Soaring demand for raw materials from the earth are pushing human activity ever deeper into ecologically intact landscapes, the researchers found. As much as 60 per cent of indigenous lands are currently under threat.
The study was led by scientists from global conservation non-profit The Nature Conservancy (TNC) and published in the journal One Earth.
Pollutants
It harnesses global data and spatial mapping to show that almost 60 per cent of Indigenous Peoples’ lands across 64 countries and all inhabited continents are threatened by industrial development – equivalent to 22.7 million km2.
Renewable energy is a dominant driver of development pressure, particularly in Australia, parts of China, central Africa, Argentina, the US and Pakistan. It affects 42 per cent of indigenous peoples’ lands, predominantly from solar energy (81 per cent), with wind energy a risk to 13 per cent of lands, and hydropower one per cent.
Oil and gas drive 18 per cent of industrial development, especially in Russia, Norway, Ecuador, Guatemala, Paraguay and New Zealand; while commercial agriculture for crops and biofuels is putting pressure on 14 per cent of land, spread over 14 countries, including the Democratic Republic of Congo, India, Indonesia, Vietnam and Nepal.
Mining for coal, metallic and non-metallic resources is a risk to nine per cent of indigenous peoples’ lands, concentrated in around 12 countries including Peru, Sweden, El Salvador and Costa Rica.
Expansion of such projects leads to substantial deforestation, toxic pollutants; contagious diseases and rural violence, the researchers noted. Urbanisation was found to be the dominant threat to four per cent of indigenous peoples’ land globally.
Rights
Despite comprising only 6.2 per cent of the global population, indigenous peoples formally or customarily govern at least one-quarter of the world’s terrestrial surface.

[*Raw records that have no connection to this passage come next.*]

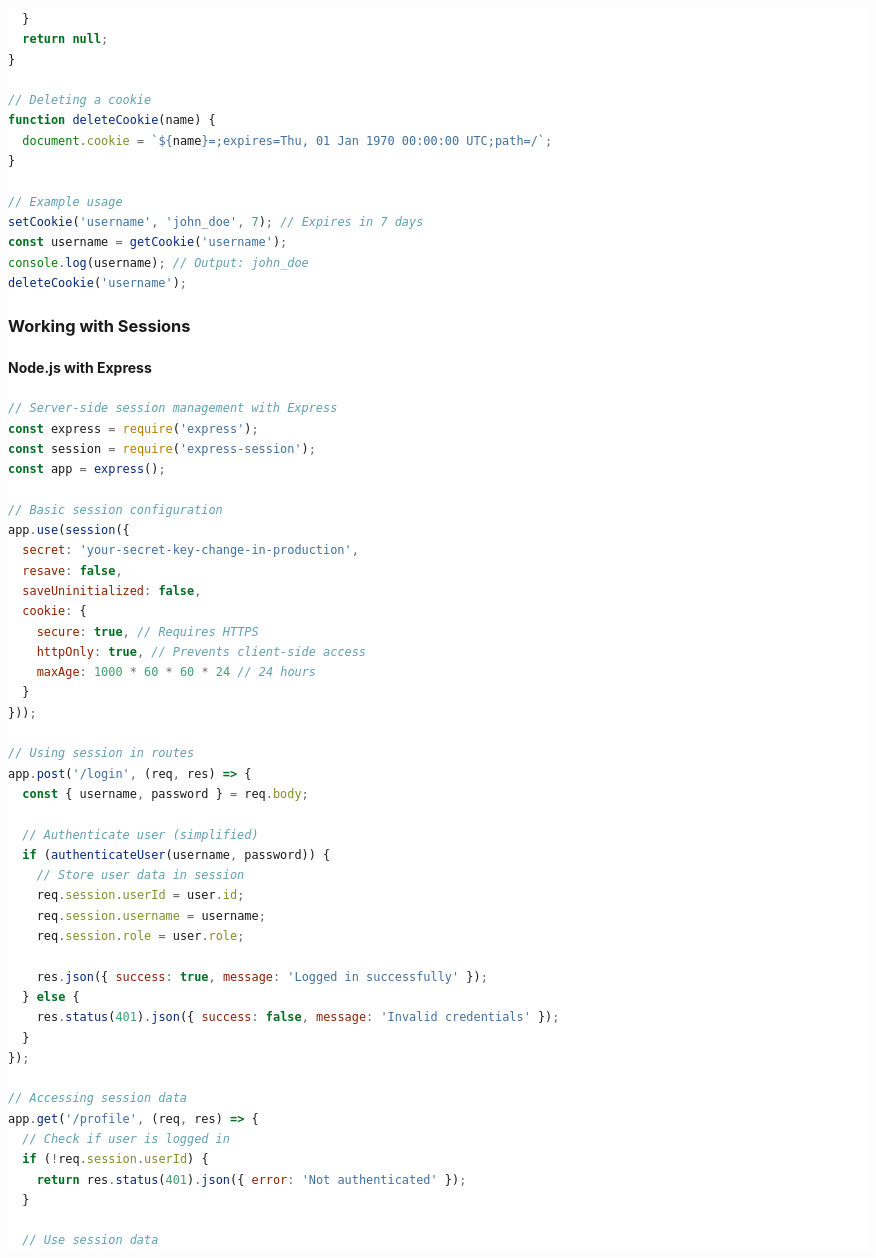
 ```javascript
  }
  return null;
}

// Deleting a cookie
function deleteCookie(name) {
  document.cookie = `${name}=;expires=Thu, 01 Jan 1970 00:00:00 UTC;path=/`;
}

// Example usage
setCookie('username', 'john_doe', 7); // Expires in 7 days
const username = getCookie('username');
console.log(username); // Output: john_doe
deleteCookie('username');
```

### Working with Sessions

#### Node.js with Express

```javascript
// Server-side session management with Express
const express = require('express');
const session = require('express-session');
const app = express();

// Basic session configuration
app.use(session({
  secret: 'your-secret-key-change-in-production',
  resave: false,
  saveUninitialized: false,
  cookie: {
    secure: true, // Requires HTTPS
    httpOnly: true, // Prevents client-side access
    maxAge: 1000 * 60 * 60 * 24 // 24 hours
  }
}));

// Using session in routes
app.post('/login', (req, res) => {
  const { username, password } = req.body;

  // Authenticate user (simplified)
  if (authenticateUser(username, password)) {
    // Store user data in session
    req.session.userId = user.id;
    req.session.username = username;
    req.session.role = user.role;

    res.json({ success: true, message: 'Logged in successfully' });
  } else {
    res.status(401).json({ success: false, message: 'Invalid credentials' });
  }
});

// Accessing session data
app.get('/profile', (req, res) => {
  // Check if user is logged in
  if (!req.session.userId) {
    return res.status(401).json({ error: 'Not authenticated' });
  }

  // Use session data
```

The vast majority – about 92 per cent, or 35.4 million km2 – of indigenous peoples’ lands remain in good to moderate condition due to their care. As such, indigenous people’s lands account for 39 per cent of the earth’s most ecologically intact lands.
Scientists and environmental and human rights campaigners have identified the recognition and upholding of indigenous peoples’ rights as central to efforts to protect biodiversity and mitigate climate change. As such, these rights were enshrined within the UN Kunming-Montreal Global Biodiversity Framework agreed in Canada last December.
However, indigenous people confronting development proposals face substantial challenges, including weak rights to territories and resources; inadequate opportunities for representation and engagement in decision making, and lack of finance to support conservation, the researchers found.